Anyone ever have problems removing carpet mask?? Just got done doing a bath remodel and the carpet mask won't come up. I have to pick at it and it's tearing in very small pieces.
Anyone have any tricks?? It's older carpet and it's only be down for 9 days.


----------



## Snobnd (Jul 1, 2008)

Hmm try a heat gun.


----------



## BarryE (Dec 12, 2009)

What's the brand name?

Have left on much longer and never had any problems yet


----------



## goneelkn (Jan 9, 2010)

I was thinking about a heat gun, but was afraid i'd make it worse.
The brand name is Protect-It. I think i got it at sherwin williams, i know i bought a few rolls since it was on sale at the time. I've used this same brand a bunch of times, up to 3 weeks and never had a problem.


----------



## tapeguy (Jul 20, 2011)

*Do not use heat*

How you remove the mask depends on two factors, both of which have to do with the type of adhesive used on the film. Carpet film is either a water based or solvent based adhesive. 

The problem with applying heat to most adhesives is that it allows the adhesive to further flow, which may make the problem worse. For a smooth surface, this isn't as much of an issue, but with carpet, it has the potential to allow the adhesive to embed itself even further into the fibers.

Cold on the other hand generally hardens and deadens most adhesives, especially water based. While it may not be easy depending on the size of the application, that is the most effective means of removing the film. 

In some cases, there is no easy way to remove it because the adhesive has bonded to the fibers to a degree that the adhesion to the fibers has become greater than the adhesion to the film backing. In this case, you can try cold to prevent further adhesive bonding, but most likely, you'll be stuck (no pun intended) pulling it up in bits and pieces.

Once it's off, you will most likely have adhesive transfer on the carpeting. If it's a water based adhesive, a good steam carpet cleaning will generally remove the residual adhesive. If it's a solvent based, than it will require the use of specific solvent cleaners to remove.

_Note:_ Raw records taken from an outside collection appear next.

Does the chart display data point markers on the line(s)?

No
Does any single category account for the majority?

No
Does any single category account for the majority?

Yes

To test if it's water based or solvent based, take a wet cloth and rub the adhesive vigorously. If the adhesive is removed from the film, than it is probably water based. Solvents are more resistant to water, so they generally won't be rubbed of with water.

Good luck.


----------



## RemodelMania (Sep 19, 2006)

I had success once with heat, but never thought to try cold. How would you do that? Bags of ice or ?

FYI, that protect-it brand is pure junk and you probably got it from Depot. They switched brands a year or two ago and the stuff thy carry now is thin and transfers adhesive. We had the same problem as you did and went to the Plasticover brand as its rated for 60 days and we haven't had a problem. You can get it here: carpet mask protector.

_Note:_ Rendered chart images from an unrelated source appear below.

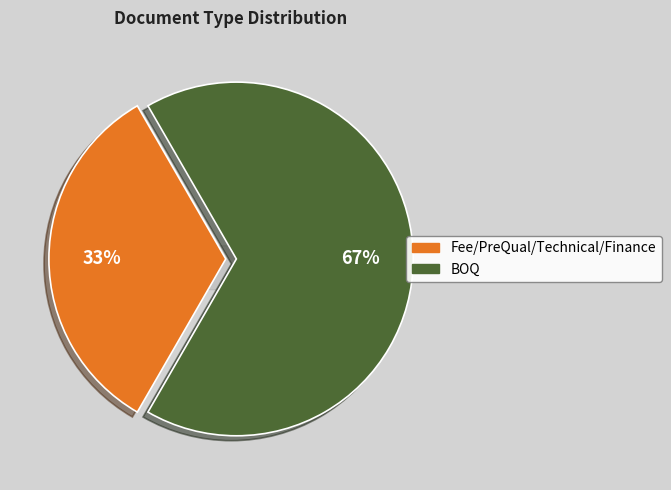

How much of the chart is everything except BOQ?

33.3%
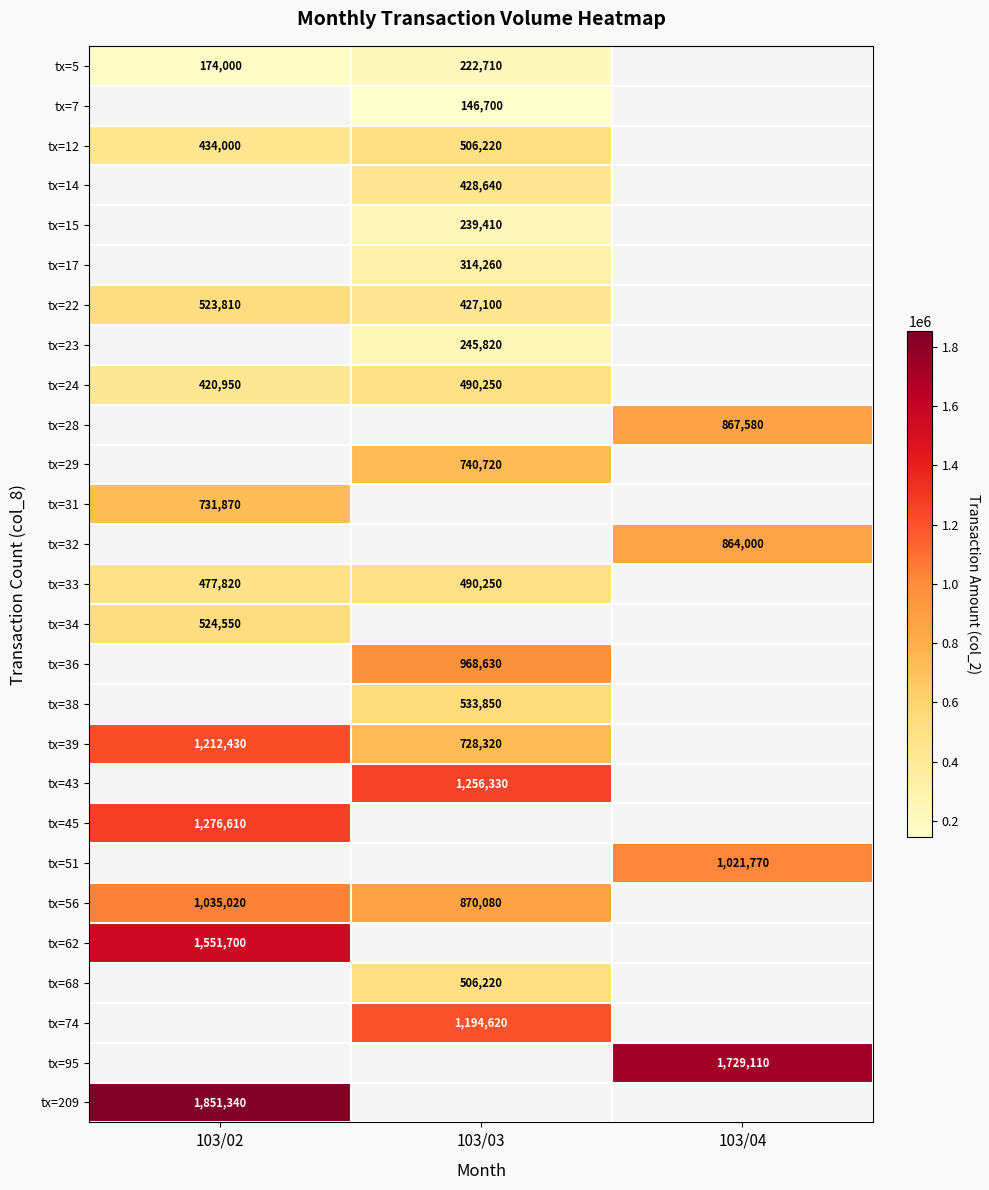

Count the number of categories in the chart.

3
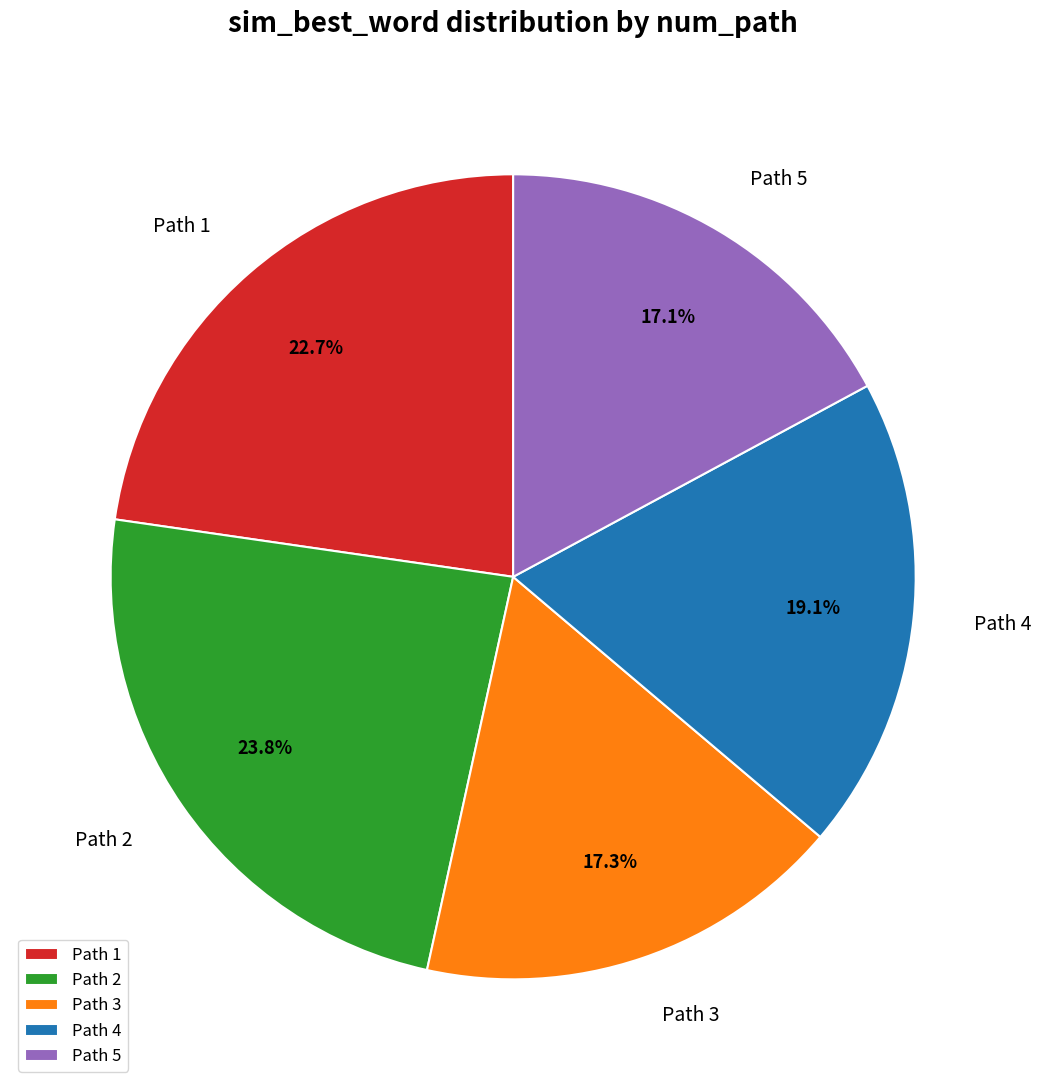

Is there any slice that represents more than half of the pie?

No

When we had that problem, we found this web page which helped us out and also found usthe better brand to switch to. carpet mask residue removal.

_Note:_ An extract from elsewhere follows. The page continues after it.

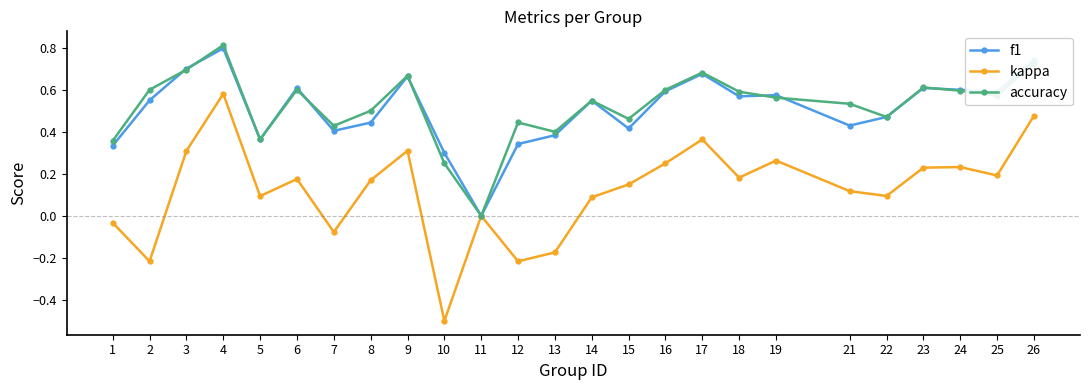

What is the total value across all series at 17?

1.7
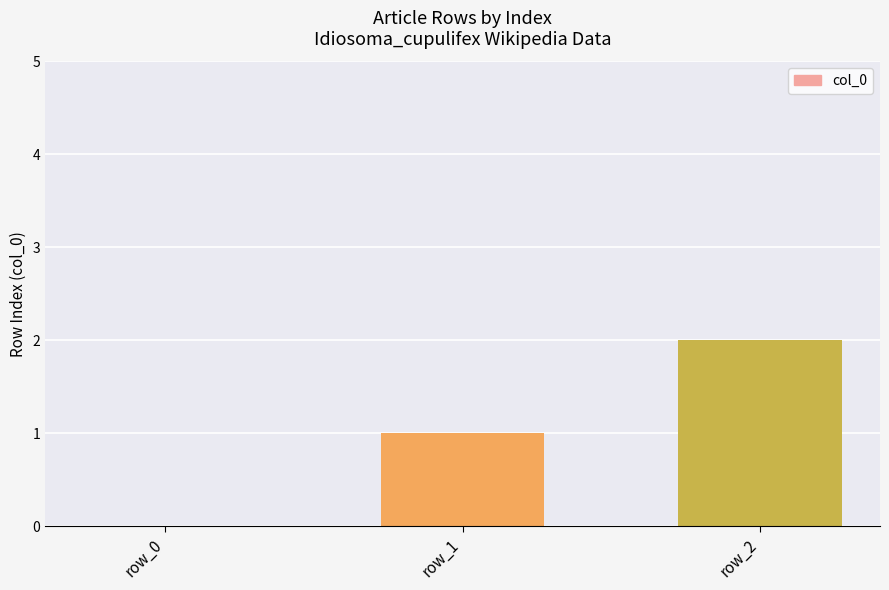

How many positive values are there?

2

Good luck. We tried removing it by hand, but then ultiimately called in a cleaner that used some of the tips on the above page plus some tricks he had to get it off.


----------



## dprimc (Mar 13, 2009)

Now you know why it was on sale.


----------



## tapeguy (Jul 20, 2011)

Another well known brand is from Surface Shields. It's carried at Menards and Lowes, and through many wholesale flooring and contractor supply distributors. Water based adhesive, so if there is a problem it can easily be cleaned, unlike most of the offshore stuff that is still solvent based.

And yes, ice blankets will work. Not a quick solution, but can be effective.


----------



## goneelkn (Jan 9, 2010)

I tried the heat gun, is released the adhesive, but the film ripped very easily. The manufacturer, QEP, said to use Dawn soap with warm water. They couldn't tell me how the soap would help since it wouldn't penetrate the film. More people without field experience or common sense. After a few hours of picking at it, the HO said he is going to replace the carpet!


----------



## tapeguy (Jul 20, 2011)

Don't go to QEP, go back to Home Depot and complain. They will get QEP involved and charge them back for any cleaning needed. And I've even seen the carpeting replaced at their expense if cleaning didn't solve the issue. Of course, you have to have kept the box and any receipts showing it was their product, but they do have liability, and HD will help you out.


----------



## Jaws (Dec 20, 2010)

tapeguy said:


> don't go to qep, go back to home depot and complain. They will get qep involved and charge them back for any cleaning needed. And i've even seen the carpeting replaced at their expense if cleaning didn't solve the issue. Of course, you have to have kept the box and any receipts showing it was their product, but they do have liability, and hd will help you out.


f+-* hd!!!!!!! Jaw


----------